Ах! И не с кем поговорить, посетовать, поделиться!
Как не с кем? А Катюха? Неужто пустяковина, глупый раздор может отъёмом отнять самого близкого человека, с которым сжился, да так, что когда он рядом — не замечаешь, а когда его нет — не находишь себе места.
Мигом собрался Державин и кинулся в Питер.
Катерина Яковлевна лежала в постели. Синие тени легли под её прекрасными чёрными глазами; морщинка, которой прежде не было, прорезала бледный лоб. Он стал у постели на колена, но Катерина Яковлевна своей слабой рукою закрыла ему рот.
— Ганюшка, милый... Прости, я была излишне сурова с тобой... Я знаю, — слабо улыбнулась она, — ты мучаешься, чем бы порадовать государыню. Так вот к дню твоих именин я собрала и переписала твои старые стихи в одну тетрадь, чтобы ты поднёс их...
Он благодарно приник к ней.
С этого дня Державин удвоил, даже утроил свою нежность к жене. Но она таяла на глазах. Более всего заботила её судьба державинских стихов. Катерина Яковлевна не без оснований считала мужа своего большим ребёнком, который после её кончины — в близости смерти она была уверена, — порастеряет свои стихи. В долгом разговоре порешили они подготовить рукопись для напечатания.

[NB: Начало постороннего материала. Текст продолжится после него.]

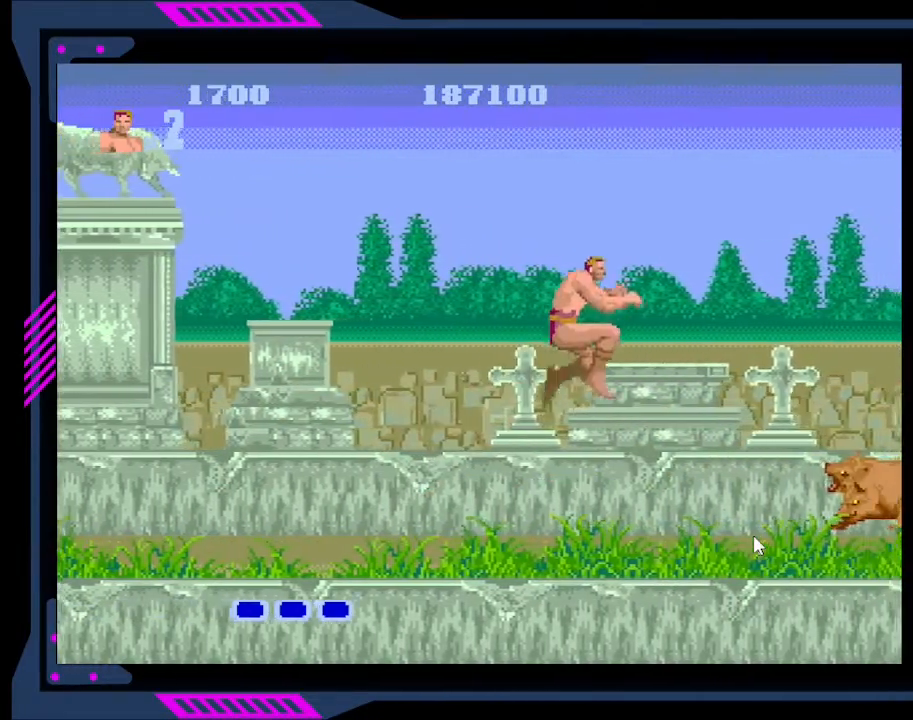
{"buttons": ["DPAD_RIGHT"], "right_stick": "center", "events": [[167, "B", "down"], [300, "B", "up"], [367, "B", "down"], [467, "B", "up"]]}
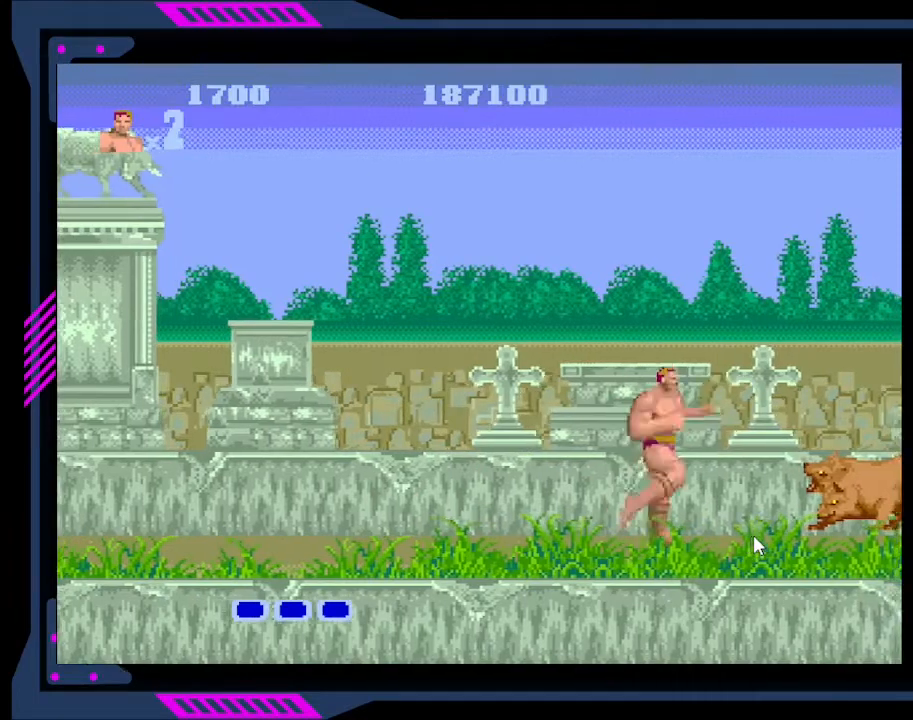
{"buttons": ["B", "DPAD_RIGHT"], "right_stick": "center", "events": [[33, "B", "down"], [133, "B", "up"], [167, "B", "down"], [233, "B", "up"], [500, "B", "down"]]}
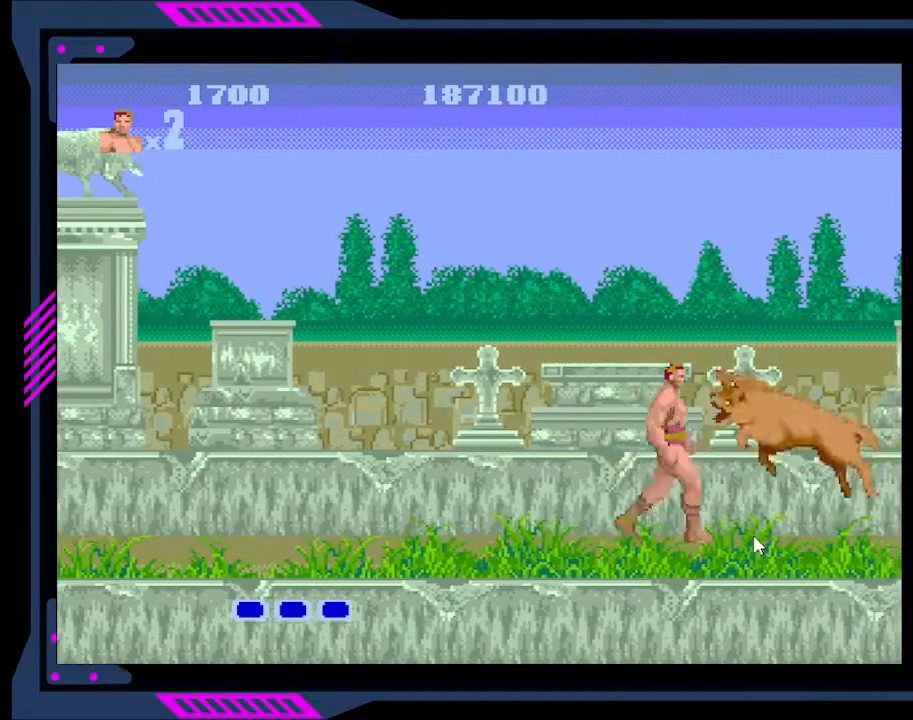
{"buttons": [], "right_stick": "center", "events": [[100, "B", "up"], [133, "DPAD_RIGHT", "up"], [167, "B", "down"], [233, "B", "up"], [300, "B", "down"], [367, "B", "up"]]}
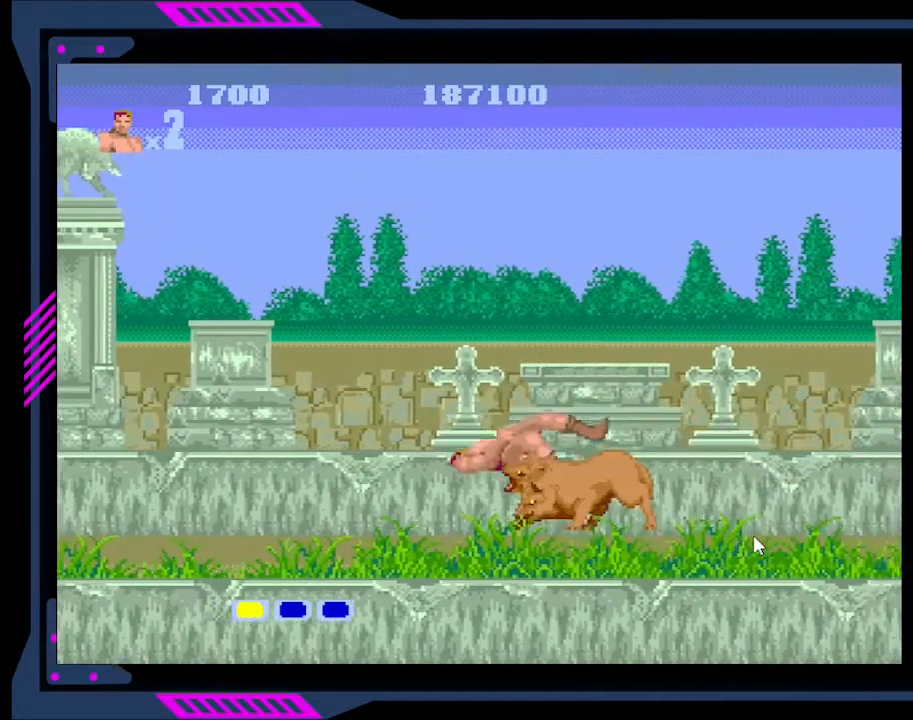
{"buttons": ["DPAD_RIGHT"], "right_stick": "center", "events": [[333, "B", "down"], [400, "DPAD_RIGHT", "down"], [467, "B", "up"]]}
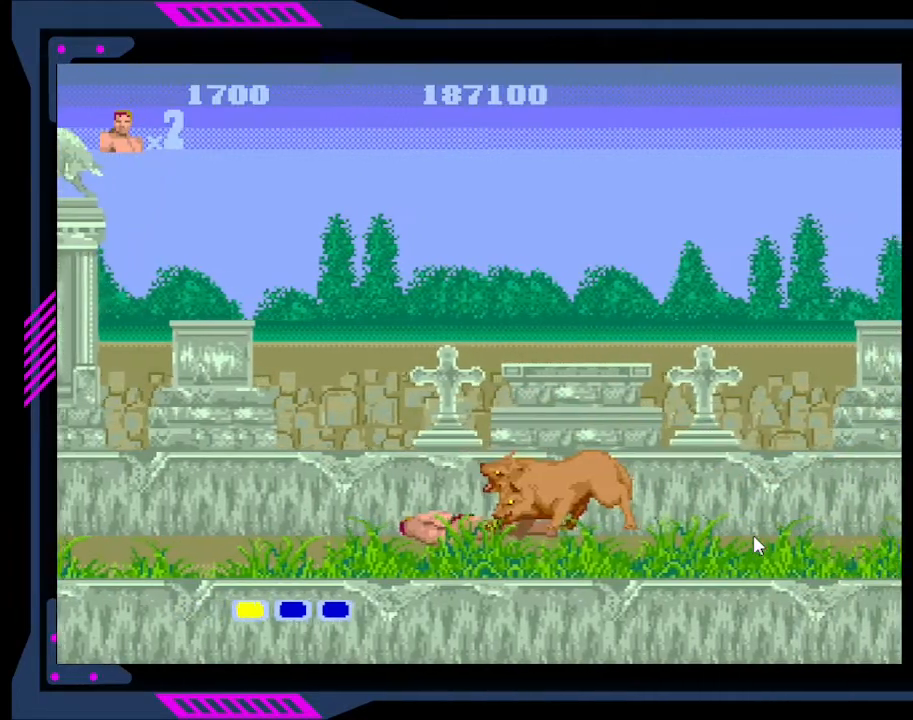
{"buttons": ["B"], "right_stick": "center", "events": [[33, "B", "down"], [67, "DPAD_RIGHT", "up"], [167, "B", "up"], [200, "B", "down"], [333, "B", "up"], [367, "B", "down"], [467, "B", "up"], [500, "B", "down"]]}
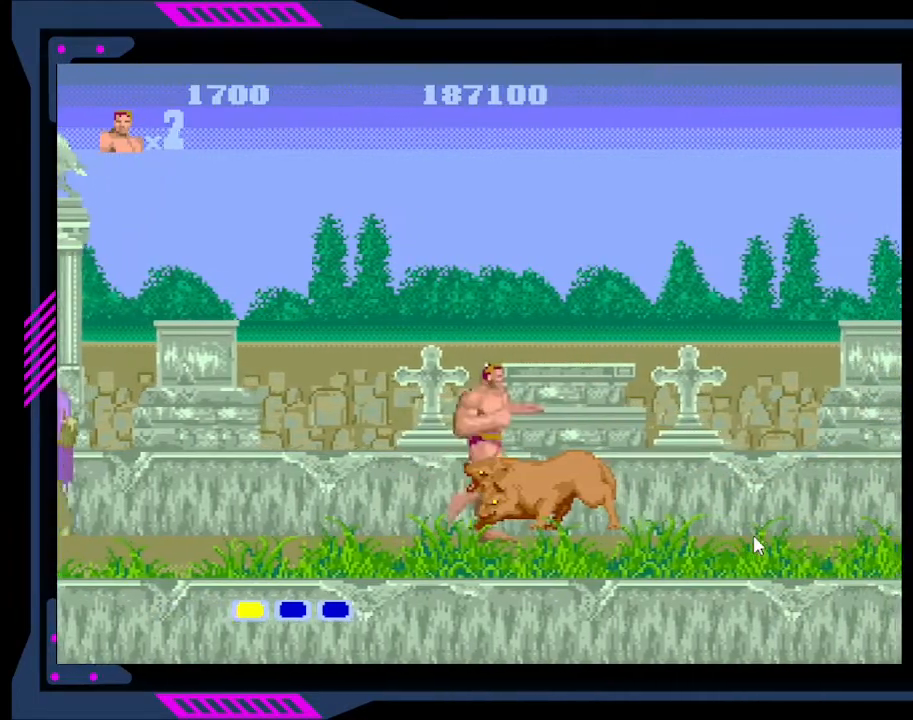
{"buttons": [], "right_stick": "center", "events": [[267, "B", "up"], [300, "B", "down"], [400, "B", "up"]]}
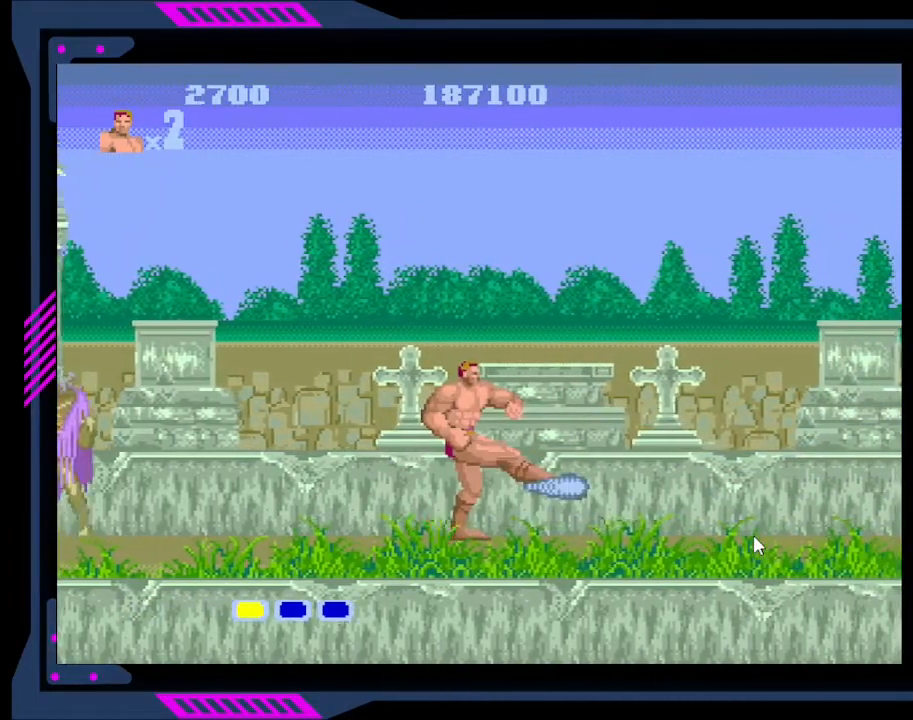
{"buttons": [], "right_stick": "center", "events": [[133, "DPAD_RIGHT", "down"], [433, "DPAD_RIGHT", "up"]]}
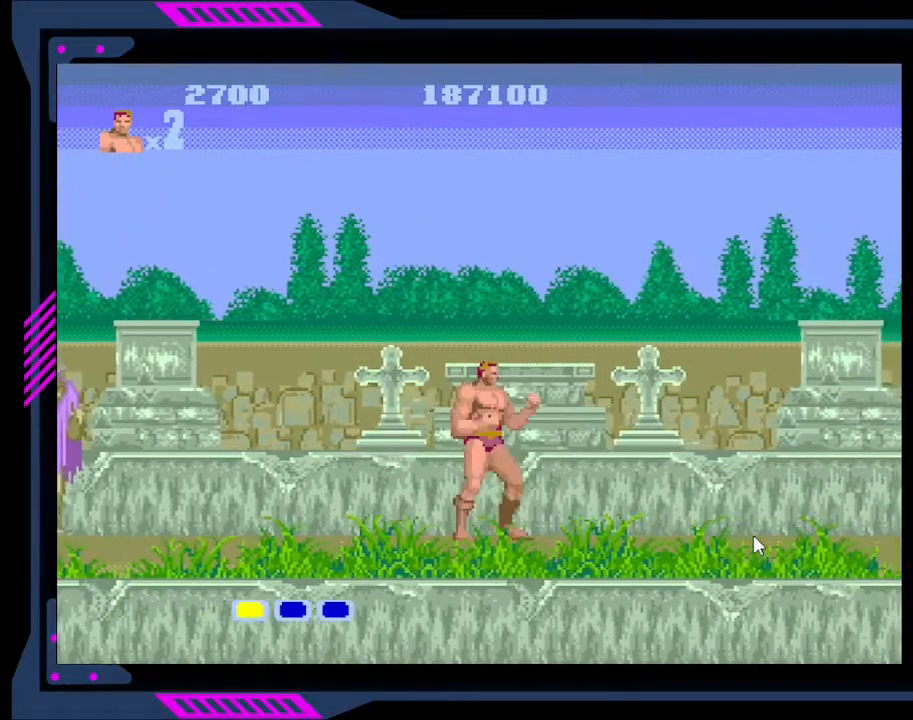
{"buttons": ["DPAD_RIGHT"], "right_stick": "center", "events": [[33, "DPAD_LEFT", "down"], [167, "DPAD_LEFT", "up"], [367, "DPAD_RIGHT", "down"]]}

— Кстати, в Питер только что приехал наш дорогой Копинька... — сообщила Катерина Яковлевна.
— Капнист? Прекрасно! — воодушевился Державин. — Вот мы и попросим Василия Васильевича и нашего молодого друга Дмитриева, чтобы они к нам припожаловали. Перечитаем стихи, замечая ошибки...
— Конечно, Ганюшка... Они могут собраться у нас и несколько часов на сие употребить...
Державин уехал ненадолго в Царское Село, а Дмитриев и Капнист, действительно, сходились несколько раз для просмотра сочинений своего друга.
По возвращении Державин пригласил к себе Капниста и Дмитриева с их поправками. Они встретились в кабинете. Катерина Яковлевна уже не вставала с постели...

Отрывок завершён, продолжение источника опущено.